PREGUNTAS POR RESPONDER:
[a] Extrae sin cambios del texto del ejercicio el fragmento que va de "Parece que en" a "vez más amplia.".
[b] Responde, por favor, estas preguntas con lo que dice el texto del ejercicio:
(i) ¿Dónde mantuvo Tiziano Terzani las conversaciones con su hijo Folco?
(ii) ¿En qué publicación firma Daniel Gascón su artículo?
(iii) ¿Con qué nacimiento se relacionan los siglos XVIII y XIX?

LOS DIOSES SIEMPRE RÍEN

De entre todas las conversaciones que Tiziano Terzani mantuvo con su hijo Folco en un pueblo perdido de Italia antes de su inevitable muerte y que han sido recogidas en la necesaria e inestimable obra El fin es mi principio, hay una que destaca sobre todas las demás. En ella, después de un rato de conversación Folco, preocupado, pregunta a su padre qué hacer ante el terror producido por la presencia de alguien siniestro o poderoso. Tiziano, sin inmutarse, se recuesta en su gompa y le responde:

-Imagínatelo cagando.

Parece que en Occidente nos tomamos demasiado en serio las cosas. Tanto, que a pesar de que han pasado unas cuantas semanas de silencio desde que algunas gacetas humorísticas volvieron a la carga utilizando al Islam como objeto de sus caricaturas, aún siguen apareciendo artículos como el que firma Daniel Gascón en Letras Libres intentando acotar un suceso que debería estar asumido y resuelto desde hace décadas o siglos. Hablo en siglos porque el tira y afloja en torno a la libertad de expresión lleva produciéndose desde que la humanidad es humanidad, y en un sentido ampliado, grotesco y periodístico, desde los siglos XVIII y XIX, con el nacimiento de la prensa moderna y su difusión cada vez más amplia.

Todos sabemos -y esto es innegable: quien lo niegue miente- que la libertad de expresión es utilizada como una excusa demasiado amplia como para dirigir ataques y escudarlos en ella. Es una bonita trampa: en una sociedad que sigue sin comprender las cosas, que su máximo avance ha sido hablar de derechos (¡cuidado, no de Justicia!) y que, en realidad, esa incomprensión le conduce a intentar una y otra vez imponer unas cosas sobre las otras, bajo el paraguas de la libertad de expresión se puede insultar o hacer daño a alguien zafándose, además, de las evidentes protestas del agredido, que quedará ante todos como un fundamentalista y un censor. Y cuando los argumentos del agredido, más o menos justos que los del agresor, comienzan a corroer el montaje de la libertad de expresión, entonces siempre se responde lo mismo: chico, que poco sentido del humor tienes.

El humor es la excusa perfecta, el excalibur que todo el mundo quisiera tener. ¿Quién puede alegar algo ante el argumento del humor? El insulto se fundamenta en la miseria de la imposición y en las convenciones que le dan sentido. El humor es algo natural e imprescindible, un hermoso camino que puede conducir justamente a lo contrario, a la hermandad. El humor, empleado por el sofista, es un arma arrojadiza muy eficaz ante quienes actúan igualmente bajo las mismas convenciones que el primero. Ante el argumento del humor, el ofendido solo puede bajar la cabeza porque ha delatado su injustificado enfado, y de esta manera la injusticia del primero queda cubierta con el fuera de juego del segundo.

DATOS PROPORCIONADOS:
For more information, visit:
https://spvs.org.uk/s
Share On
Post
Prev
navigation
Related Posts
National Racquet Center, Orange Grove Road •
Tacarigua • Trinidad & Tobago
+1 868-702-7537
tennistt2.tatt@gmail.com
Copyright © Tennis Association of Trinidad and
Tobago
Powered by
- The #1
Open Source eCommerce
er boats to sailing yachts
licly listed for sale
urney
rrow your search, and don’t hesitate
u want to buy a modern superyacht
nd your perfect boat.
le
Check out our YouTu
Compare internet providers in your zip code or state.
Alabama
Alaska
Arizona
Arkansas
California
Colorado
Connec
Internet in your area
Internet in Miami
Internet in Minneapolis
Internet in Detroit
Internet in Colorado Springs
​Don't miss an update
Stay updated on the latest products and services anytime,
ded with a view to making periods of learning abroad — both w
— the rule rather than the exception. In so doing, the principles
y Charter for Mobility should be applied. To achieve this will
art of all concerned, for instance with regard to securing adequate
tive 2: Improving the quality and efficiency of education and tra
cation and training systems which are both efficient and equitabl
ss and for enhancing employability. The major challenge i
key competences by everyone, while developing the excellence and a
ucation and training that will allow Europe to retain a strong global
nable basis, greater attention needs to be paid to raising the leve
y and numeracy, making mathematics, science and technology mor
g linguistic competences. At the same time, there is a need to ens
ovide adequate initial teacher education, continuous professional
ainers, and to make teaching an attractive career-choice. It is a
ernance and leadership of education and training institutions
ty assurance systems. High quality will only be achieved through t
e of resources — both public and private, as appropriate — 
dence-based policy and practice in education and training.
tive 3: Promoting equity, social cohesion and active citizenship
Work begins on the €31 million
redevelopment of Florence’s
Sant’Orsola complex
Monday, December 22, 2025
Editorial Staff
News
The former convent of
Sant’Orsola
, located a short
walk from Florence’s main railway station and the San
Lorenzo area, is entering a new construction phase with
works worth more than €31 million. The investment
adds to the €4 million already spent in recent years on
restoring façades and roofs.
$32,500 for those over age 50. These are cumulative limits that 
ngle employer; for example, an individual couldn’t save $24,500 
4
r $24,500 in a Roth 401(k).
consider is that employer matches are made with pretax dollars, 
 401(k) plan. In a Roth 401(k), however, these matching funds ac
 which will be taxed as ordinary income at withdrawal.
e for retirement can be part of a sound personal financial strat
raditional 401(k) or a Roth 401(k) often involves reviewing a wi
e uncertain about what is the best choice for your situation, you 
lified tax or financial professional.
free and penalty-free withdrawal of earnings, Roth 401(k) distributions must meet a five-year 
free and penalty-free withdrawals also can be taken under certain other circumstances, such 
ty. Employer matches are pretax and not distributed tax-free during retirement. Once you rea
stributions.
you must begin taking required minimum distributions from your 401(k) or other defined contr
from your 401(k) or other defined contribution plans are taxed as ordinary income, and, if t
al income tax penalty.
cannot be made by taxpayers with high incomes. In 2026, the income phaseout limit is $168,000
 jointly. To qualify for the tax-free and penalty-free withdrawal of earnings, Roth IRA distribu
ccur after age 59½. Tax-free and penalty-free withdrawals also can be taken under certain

SOLUCIONES POR TAREA:
[a]
Parece que en Occidente nos tomamos demasiado en serio las cosas. Tanto, que a pesar de que han pasado unas cuantas semanas de silencio desde que algunas gacetas humorísticas volvieron a la carga utilizando al Islam como objeto de sus caricaturas, aún siguen apareciendo artículos como el que firma Daniel Gascón en Letras Libres intentando acotar un suceso que debería estar asumido y resuelto desde hace décadas o siglos. Hablo en siglos porque el tira y afloja en torno a la libertad de expresión lleva produciéndose desde que la humanidad es humanidad, y en un sentido ampliado, grotesco y periodístico, desde los siglos XVIII y XIX, con el nacimiento de la prensa moderna y su difusión cada vez más amplia.

[b]
(i) En un pueblo perdido de Italia.
(ii) En Letras Libres.
(iii) Con el nacimiento de la prensa moderna.